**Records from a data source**
....................

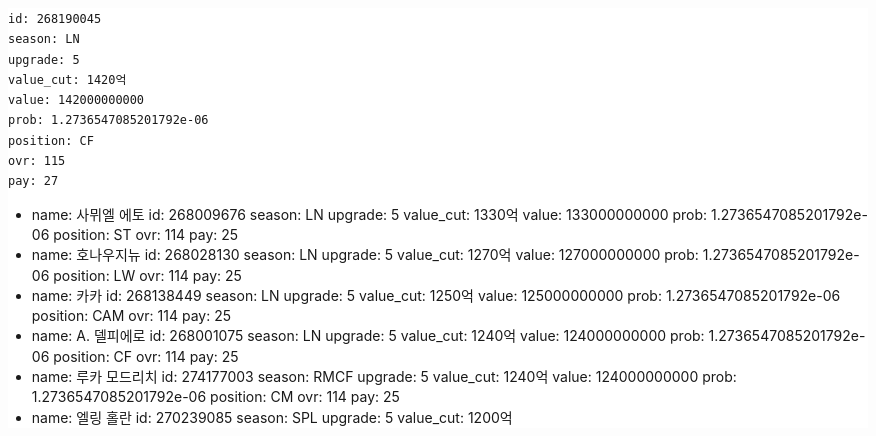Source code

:     id: 268190045
    season: LN
    upgrade: 5
    value_cut: 1420억
    value: 142000000000
    prob: 1.2736547085201792e-06
    position: CF
    ovr: 115
    pay: 27
  - name: 사뮈엘 에토
    id: 268009676
    season: LN
    upgrade: 5
    value_cut: 1330억
    value: 133000000000
    prob: 1.2736547085201792e-06
    position: ST
    ovr: 114
    pay: 25
  - name: 호나우지뉴
    id: 268028130
    season: LN
    upgrade: 5
    value_cut: 1270억
    value: 127000000000
    prob: 1.2736547085201792e-06
    position: LW
    ovr: 114
    pay: 25
  - name: 카카
    id: 268138449
    season: LN
    upgrade: 5
    value_cut: 1250억
    value: 125000000000
    prob: 1.2736547085201792e-06
    position: CAM
    ovr: 114
    pay: 25
  - name: A. 델피에로
    id: 268001075
    season: LN
    upgrade: 5
    value_cut: 1240억
    value: 124000000000
    prob: 1.2736547085201792e-06
    position: CF
    ovr: 114
    pay: 25
  - name: 루카 모드리치
    id: 274177003
    season: RMCF
    upgrade: 5
    value_cut: 1240억
    value: 124000000000
    prob: 1.2736547085201792e-06
    position: CM
    ovr: 114
    pay: 25
  - name: 엘링 홀란
    id: 270239085
    season: SPL
    upgrade: 5
    value_cut: 1200억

....................

**Task instructions**
Using the records, report how many lines contain the word "position", adding no other text.

**Answer area**
6